[Records excerpted from a collection]
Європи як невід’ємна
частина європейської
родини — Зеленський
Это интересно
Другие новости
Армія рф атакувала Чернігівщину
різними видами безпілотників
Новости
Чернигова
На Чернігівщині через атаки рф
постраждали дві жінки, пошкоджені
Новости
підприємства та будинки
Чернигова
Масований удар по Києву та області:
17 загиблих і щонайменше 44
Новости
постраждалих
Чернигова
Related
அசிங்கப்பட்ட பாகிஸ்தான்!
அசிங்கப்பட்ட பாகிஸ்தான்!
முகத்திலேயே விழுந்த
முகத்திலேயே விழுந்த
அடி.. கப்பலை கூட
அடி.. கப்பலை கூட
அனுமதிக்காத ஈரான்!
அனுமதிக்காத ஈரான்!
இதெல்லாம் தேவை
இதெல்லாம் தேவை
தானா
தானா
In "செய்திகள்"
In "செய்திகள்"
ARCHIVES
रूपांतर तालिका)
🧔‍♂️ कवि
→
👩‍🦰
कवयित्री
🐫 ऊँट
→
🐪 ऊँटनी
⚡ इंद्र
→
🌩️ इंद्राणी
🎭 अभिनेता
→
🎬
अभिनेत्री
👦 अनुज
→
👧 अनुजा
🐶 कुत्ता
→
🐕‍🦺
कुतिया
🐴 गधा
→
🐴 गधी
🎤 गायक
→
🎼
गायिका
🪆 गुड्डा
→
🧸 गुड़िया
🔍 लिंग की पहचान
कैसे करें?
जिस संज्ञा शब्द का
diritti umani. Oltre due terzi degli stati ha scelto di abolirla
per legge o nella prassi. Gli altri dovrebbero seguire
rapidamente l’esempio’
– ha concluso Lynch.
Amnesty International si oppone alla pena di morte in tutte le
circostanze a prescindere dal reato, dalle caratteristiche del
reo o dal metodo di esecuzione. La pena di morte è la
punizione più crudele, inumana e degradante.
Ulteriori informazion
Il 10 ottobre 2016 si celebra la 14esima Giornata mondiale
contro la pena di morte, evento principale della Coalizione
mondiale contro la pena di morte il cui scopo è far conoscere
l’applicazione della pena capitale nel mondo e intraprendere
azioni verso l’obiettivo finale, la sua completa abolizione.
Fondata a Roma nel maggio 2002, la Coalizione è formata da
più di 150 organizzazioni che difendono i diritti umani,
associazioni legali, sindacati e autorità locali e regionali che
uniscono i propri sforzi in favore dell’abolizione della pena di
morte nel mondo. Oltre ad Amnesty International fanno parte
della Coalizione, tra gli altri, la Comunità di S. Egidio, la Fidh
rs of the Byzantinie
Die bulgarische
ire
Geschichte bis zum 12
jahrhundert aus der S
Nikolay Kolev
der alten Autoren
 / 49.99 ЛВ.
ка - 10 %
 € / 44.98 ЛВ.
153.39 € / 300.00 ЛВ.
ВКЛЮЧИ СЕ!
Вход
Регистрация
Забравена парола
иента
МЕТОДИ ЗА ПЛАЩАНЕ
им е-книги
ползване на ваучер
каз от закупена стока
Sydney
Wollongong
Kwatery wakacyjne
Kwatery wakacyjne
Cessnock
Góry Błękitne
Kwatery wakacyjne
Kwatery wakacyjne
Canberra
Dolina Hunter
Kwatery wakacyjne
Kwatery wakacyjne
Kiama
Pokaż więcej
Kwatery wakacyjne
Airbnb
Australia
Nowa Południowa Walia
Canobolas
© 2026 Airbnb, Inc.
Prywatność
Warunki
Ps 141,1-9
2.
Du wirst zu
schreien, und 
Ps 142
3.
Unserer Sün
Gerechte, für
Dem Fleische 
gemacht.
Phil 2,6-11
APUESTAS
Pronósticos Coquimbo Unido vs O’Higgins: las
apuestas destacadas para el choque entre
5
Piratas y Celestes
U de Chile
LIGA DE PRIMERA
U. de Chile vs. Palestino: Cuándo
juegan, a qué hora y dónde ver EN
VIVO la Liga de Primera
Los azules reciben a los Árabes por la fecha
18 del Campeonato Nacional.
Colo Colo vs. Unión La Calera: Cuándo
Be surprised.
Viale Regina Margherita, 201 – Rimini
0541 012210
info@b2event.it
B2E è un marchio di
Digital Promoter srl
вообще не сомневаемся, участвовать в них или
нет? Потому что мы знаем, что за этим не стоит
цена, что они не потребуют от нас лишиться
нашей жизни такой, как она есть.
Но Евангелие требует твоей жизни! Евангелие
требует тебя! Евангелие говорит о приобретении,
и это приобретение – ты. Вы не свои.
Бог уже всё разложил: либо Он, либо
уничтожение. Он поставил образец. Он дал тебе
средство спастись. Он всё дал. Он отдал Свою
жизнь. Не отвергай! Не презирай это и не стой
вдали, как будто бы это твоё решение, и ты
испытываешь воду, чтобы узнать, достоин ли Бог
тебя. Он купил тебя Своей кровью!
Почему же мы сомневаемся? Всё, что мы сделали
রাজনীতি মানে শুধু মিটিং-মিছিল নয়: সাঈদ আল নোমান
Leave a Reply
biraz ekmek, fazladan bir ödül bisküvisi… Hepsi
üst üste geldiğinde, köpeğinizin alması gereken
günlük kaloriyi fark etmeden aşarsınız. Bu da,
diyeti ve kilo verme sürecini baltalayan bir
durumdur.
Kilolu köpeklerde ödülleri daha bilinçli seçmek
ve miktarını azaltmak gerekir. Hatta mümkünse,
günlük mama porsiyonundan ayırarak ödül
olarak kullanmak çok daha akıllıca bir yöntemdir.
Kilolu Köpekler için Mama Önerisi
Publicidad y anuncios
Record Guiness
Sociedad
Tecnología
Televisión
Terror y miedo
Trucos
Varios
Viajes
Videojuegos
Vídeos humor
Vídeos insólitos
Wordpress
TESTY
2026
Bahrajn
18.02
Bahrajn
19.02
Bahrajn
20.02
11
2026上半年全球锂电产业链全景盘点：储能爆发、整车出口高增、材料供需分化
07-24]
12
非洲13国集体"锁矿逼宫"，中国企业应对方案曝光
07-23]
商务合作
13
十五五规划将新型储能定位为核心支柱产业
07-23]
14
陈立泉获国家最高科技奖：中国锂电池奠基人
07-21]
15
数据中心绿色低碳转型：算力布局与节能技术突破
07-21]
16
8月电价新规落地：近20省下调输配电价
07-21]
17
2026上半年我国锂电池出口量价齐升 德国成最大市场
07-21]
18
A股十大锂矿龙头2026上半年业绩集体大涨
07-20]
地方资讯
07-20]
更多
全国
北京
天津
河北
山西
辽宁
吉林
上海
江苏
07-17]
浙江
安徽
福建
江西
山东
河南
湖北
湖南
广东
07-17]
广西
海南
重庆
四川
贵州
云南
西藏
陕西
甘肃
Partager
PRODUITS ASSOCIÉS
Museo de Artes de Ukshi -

Activity: Your answer should consist only of the number of lines in the entries above that include "Coalizione".

Output of the task: 3